Although the artist’s atelier was transformed to allow a large number of works to be on permanent exhibit, there is still a very personal feel to this small museum. The Zadkine archives are accessible by appointment. Lecture tours are available upon request, as well as individual tours for the visually handicapped.
Musée Zadkine, 100 bis, rue d’Assas, 6e, Mº Vavin, tel: 43 26 91 90. Daily 10am to 5:40pm Closed Mon and holidays. Free Sun.
The exotic decor of the Musée National Jean-Jacques Henner is a perfect setting for the large collection of paintings and drawings by this celebrated Second Empire artist. Although Henner never lived in the fine building that now houses the collection, the profusion of sketches, documents and souvenirs reveals a great deal about the man.
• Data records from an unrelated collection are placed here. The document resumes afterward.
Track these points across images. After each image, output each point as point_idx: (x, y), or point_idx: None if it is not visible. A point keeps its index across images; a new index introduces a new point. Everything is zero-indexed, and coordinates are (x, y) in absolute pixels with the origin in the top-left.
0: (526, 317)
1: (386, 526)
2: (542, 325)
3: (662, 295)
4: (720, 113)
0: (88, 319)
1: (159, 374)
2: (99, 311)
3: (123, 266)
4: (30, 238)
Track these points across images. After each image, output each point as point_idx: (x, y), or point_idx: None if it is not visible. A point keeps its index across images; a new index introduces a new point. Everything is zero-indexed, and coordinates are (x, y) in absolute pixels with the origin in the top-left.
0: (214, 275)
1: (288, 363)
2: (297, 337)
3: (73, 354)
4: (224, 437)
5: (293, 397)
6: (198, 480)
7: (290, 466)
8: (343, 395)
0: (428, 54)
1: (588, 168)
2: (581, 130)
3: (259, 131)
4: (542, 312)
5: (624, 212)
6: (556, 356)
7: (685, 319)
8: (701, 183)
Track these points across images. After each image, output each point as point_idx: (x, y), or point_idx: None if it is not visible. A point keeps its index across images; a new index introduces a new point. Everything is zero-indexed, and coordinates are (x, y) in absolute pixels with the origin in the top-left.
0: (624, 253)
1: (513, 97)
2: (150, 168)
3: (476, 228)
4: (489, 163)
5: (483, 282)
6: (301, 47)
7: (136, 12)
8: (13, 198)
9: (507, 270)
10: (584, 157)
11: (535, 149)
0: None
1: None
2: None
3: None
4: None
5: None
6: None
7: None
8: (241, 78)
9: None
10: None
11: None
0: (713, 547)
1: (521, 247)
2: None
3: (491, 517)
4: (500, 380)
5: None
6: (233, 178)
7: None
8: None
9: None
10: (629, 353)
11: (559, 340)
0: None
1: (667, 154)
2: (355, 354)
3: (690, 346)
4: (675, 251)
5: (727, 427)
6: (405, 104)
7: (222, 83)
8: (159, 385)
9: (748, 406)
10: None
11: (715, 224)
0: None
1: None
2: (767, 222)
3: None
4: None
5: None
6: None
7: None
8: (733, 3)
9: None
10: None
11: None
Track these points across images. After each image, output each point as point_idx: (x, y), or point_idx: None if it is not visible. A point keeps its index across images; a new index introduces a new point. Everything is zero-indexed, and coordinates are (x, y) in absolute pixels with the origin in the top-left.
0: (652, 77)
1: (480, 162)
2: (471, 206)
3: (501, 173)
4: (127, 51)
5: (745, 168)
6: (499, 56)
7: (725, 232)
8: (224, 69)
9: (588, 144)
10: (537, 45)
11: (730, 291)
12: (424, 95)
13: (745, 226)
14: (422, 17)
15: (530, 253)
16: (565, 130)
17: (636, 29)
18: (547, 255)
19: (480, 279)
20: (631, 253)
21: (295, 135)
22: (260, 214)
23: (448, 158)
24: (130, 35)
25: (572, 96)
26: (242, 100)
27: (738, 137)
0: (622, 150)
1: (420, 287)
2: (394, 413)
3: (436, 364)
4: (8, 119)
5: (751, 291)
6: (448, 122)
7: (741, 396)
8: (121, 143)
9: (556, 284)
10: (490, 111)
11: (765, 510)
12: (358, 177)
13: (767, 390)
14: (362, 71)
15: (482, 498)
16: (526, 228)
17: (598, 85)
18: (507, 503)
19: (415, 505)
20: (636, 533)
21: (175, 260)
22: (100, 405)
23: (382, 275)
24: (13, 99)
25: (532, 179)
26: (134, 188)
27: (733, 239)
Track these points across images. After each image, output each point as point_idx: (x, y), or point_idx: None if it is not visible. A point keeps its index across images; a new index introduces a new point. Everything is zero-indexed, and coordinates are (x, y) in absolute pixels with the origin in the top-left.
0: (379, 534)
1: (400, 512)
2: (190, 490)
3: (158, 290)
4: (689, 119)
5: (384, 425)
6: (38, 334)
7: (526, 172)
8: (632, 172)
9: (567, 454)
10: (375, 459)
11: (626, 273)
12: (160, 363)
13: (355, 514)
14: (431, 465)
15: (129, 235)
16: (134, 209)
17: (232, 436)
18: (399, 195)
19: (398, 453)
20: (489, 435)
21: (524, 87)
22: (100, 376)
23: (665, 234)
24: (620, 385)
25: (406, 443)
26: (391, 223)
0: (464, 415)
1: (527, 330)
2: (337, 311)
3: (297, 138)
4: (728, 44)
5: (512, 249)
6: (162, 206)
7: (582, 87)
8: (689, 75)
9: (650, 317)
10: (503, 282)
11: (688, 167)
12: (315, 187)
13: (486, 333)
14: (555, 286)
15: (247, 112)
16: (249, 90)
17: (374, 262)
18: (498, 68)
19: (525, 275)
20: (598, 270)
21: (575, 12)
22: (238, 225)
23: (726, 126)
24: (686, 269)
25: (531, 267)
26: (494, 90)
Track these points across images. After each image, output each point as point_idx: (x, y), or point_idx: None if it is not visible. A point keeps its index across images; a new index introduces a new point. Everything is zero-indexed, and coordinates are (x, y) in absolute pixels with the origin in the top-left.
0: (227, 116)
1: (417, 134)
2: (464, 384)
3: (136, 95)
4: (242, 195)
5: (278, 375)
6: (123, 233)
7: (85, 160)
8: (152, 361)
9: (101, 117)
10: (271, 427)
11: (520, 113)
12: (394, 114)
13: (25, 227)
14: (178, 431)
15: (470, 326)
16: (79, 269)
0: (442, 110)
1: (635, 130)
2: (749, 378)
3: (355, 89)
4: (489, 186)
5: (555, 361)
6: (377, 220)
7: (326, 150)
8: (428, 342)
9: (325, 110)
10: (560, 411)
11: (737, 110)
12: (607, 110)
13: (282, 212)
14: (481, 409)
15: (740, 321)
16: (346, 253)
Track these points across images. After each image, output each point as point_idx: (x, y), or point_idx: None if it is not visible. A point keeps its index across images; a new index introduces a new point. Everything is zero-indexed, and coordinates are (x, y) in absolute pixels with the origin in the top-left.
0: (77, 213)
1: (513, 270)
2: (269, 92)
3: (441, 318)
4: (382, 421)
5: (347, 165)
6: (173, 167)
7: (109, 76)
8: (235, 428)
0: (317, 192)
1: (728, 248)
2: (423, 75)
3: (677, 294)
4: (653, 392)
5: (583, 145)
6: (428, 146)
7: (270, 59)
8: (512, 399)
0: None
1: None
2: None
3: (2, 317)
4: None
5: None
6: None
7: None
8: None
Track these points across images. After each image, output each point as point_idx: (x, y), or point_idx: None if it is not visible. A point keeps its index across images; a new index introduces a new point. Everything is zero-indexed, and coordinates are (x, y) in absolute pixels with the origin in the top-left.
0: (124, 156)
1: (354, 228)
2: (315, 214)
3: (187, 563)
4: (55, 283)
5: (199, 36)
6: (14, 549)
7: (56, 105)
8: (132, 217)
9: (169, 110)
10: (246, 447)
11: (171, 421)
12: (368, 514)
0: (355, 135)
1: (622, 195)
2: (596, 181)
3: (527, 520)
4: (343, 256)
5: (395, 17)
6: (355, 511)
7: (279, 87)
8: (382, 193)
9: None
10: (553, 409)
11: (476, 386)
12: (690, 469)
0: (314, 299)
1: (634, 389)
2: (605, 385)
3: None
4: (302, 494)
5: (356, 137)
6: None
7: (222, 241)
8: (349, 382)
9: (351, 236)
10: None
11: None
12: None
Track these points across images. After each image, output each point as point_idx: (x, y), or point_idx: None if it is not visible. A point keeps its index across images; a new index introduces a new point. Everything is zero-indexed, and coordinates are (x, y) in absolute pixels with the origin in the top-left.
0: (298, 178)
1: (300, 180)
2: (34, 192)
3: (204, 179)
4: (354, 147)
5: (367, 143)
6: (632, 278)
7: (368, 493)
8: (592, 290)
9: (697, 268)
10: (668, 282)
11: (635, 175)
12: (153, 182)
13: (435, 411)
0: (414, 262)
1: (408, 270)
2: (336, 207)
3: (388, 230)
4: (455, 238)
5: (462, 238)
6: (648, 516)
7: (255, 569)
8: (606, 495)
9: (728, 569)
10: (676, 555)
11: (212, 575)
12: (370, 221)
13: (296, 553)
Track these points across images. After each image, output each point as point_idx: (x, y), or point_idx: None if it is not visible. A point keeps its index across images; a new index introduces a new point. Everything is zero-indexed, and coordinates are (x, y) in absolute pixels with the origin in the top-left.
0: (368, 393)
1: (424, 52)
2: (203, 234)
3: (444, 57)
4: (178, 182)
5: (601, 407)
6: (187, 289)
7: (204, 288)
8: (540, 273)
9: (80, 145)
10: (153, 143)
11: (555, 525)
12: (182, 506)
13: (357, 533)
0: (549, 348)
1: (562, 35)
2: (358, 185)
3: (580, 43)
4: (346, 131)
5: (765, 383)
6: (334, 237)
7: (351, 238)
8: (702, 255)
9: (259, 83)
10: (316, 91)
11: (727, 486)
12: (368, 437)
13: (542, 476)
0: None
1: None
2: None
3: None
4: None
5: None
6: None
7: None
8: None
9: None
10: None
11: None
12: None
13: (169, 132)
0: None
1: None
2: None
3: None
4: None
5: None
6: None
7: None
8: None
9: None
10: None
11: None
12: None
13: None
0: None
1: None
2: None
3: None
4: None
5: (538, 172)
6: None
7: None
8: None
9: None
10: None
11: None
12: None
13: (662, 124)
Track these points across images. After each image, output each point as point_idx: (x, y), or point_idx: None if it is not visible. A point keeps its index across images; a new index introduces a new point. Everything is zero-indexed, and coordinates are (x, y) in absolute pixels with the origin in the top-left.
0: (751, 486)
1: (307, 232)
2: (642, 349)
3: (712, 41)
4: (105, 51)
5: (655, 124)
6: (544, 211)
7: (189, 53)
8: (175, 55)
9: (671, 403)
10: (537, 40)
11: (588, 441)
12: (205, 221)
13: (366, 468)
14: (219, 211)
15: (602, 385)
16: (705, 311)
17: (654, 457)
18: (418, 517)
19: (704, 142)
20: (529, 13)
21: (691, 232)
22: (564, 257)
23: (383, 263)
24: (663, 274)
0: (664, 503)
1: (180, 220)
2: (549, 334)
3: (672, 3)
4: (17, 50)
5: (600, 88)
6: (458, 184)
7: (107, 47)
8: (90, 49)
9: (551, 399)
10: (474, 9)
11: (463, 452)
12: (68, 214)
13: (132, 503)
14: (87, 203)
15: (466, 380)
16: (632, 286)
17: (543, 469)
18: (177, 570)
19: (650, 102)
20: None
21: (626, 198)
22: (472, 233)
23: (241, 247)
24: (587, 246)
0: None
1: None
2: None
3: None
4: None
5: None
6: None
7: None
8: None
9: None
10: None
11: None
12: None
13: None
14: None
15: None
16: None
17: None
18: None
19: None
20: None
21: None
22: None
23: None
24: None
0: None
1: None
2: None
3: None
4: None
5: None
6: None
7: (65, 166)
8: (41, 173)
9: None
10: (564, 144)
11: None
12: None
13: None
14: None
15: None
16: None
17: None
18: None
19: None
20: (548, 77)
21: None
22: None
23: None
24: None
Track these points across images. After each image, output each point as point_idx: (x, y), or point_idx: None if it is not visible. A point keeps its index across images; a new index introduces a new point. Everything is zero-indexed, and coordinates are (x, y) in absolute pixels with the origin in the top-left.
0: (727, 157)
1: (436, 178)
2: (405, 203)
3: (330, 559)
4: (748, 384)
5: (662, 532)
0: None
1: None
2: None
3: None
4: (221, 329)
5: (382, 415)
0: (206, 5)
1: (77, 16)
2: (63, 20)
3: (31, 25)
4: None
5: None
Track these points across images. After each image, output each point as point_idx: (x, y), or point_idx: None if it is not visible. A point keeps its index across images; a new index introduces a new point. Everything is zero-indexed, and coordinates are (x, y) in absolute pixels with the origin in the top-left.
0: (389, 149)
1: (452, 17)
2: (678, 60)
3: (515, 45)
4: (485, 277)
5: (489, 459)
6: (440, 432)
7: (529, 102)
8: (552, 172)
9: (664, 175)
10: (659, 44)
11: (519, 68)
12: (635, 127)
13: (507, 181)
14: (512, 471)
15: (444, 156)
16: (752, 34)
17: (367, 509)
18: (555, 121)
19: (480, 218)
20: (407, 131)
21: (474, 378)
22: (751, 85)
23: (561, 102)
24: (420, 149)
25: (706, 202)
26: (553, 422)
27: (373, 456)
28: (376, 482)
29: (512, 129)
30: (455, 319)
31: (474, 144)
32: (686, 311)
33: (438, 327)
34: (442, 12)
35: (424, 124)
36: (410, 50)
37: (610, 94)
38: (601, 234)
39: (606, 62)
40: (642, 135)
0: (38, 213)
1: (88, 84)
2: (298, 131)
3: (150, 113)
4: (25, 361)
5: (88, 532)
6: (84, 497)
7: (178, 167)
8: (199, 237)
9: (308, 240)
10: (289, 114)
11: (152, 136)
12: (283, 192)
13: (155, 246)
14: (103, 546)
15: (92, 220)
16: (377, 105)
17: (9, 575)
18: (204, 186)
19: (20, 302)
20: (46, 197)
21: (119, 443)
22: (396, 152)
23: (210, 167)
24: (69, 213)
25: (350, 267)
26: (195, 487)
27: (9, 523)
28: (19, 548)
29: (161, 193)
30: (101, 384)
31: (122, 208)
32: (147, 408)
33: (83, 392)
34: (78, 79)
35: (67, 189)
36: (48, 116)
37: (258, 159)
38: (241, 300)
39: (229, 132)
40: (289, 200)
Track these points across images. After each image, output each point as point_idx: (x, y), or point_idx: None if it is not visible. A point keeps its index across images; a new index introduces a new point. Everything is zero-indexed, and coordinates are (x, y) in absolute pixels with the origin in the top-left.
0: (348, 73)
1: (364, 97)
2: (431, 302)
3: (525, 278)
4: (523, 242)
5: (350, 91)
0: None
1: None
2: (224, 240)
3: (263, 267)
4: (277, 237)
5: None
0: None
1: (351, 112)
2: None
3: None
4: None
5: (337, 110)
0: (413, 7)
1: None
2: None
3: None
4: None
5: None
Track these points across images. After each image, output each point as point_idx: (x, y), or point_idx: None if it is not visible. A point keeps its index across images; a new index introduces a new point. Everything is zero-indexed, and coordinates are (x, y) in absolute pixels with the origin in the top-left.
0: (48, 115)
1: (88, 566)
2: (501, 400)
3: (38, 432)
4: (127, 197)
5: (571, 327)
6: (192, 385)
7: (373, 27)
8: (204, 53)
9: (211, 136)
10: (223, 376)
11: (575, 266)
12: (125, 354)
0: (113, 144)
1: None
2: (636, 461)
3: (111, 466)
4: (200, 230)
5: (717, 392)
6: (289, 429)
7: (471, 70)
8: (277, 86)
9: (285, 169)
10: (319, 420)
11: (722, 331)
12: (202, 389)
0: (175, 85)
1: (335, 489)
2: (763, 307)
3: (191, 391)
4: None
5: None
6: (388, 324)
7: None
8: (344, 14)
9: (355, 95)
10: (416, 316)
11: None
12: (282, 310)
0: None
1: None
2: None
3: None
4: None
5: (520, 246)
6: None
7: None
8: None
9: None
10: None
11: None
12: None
The museum director, Georges Cheyssial, has created an unusual environment in which to discover the artist’s entire life work.
In many cases, the multitude of sketches and studies done at every stage are on view with the finished painting, along with texts written by the major critics of the day.
Four floors of exhibition space within the large house permit a detailed presentation of the artist’s evolution. In one room, the artist’s last work, “Atala,” is displayed together with one of his early self-portraits. Henner excelled at portraits. There are more than 130 in the collection, along with his treatments of mythical themes and figures in dream landscapes that verge on Symbolism. A superb museum to discover on a leisurely Sunday afternoon.
Musée Jean-Jacques Henner, 43, av de Villiers, 17e, Mº Malesherbes, tel: 47.63 42 73. Daily 10am to noon and 2-5pm, closed Mon.
The streetfront entrance does not publicize the presence of the Jean Dubuffet Foundation. However, once one is inside the courtyard, a flower-bordered walk leads through a peaceful country garden to the charming private house that was once Dubuffet’s studio. During the late ’60s the artist also stored his private collection of Art Brut in the building before donating more than 5,000 pieces to the museum in Lausanne where these astounding works of “outsider art” can be seen today.
Changing exhibitions showcase different periods of Dubuffet’s long career. The foundation’s impressive collection includes over 1,000 works by Dubuffet, as well as the artist’s personal archives, which are open to scholars upon request. The exhibitions include paintings, drawings, small-scale models and sculpture. Rarely seen examples of Dubuffet’s early academic work are on view, notably “Lili,” a portrait of the artist’s wife. His 12-year “Hourloup” period of gestural, graffiti-like figures is always well-represented.
Dubuffet’s controversial work and writings are still a dynamic force in the international art world 10 years after his death. The artist’s essays and about 40 volumes that catalog his work and writings concerning each period have been published by the foundation. There is always much to see, so be sure to give yourself time to linger. This special house quickly casts a spell on visitors.
Fondation Jean Dubuffet: 137, rue de Sevres, 7e, Mº Duroc, tel: 22.214.171.124. Tue 2-6pm.
Other museums in artists’ homes:
Musée Henri Bouchard, 25, rue de l’Yvette, 16e, Mº Jasmin, tel: 126.96.36.199. Wed & Sat 2-7pm.
Musée Delacroix, 6, pl de Furstemburg, 6e, Mº St-Germain-des-Prés, tel: 43.54.04.87. Daily 9:45am to 12:30pm and 2-5:15pm.
Musée National Hébert, 85, rue du Cherche-Midi, 6e, Mº Vaneau, tel: 188.8.131.52. Daily except Tue 12:30-6pm.
Musée Gustave Moreau, 14, rue de la Rochefoucauld, 9e, Mº Trinité, tel: 184.108.40.206. Daily except Tue, 10am to 12:45pm and 2-5:15pm.
Musée Rodin, 77, rue de Varenne, 7e, Mº Varenne, tel: 47.05.01.34. Daily except Mon, 10am to 5pm.
Maison Renan Scheffer, 16, rue Chaptal, 9e, Mº St-Georges, tel: 220.127.116.11. Daily except Mon, 10am to 5:45pm.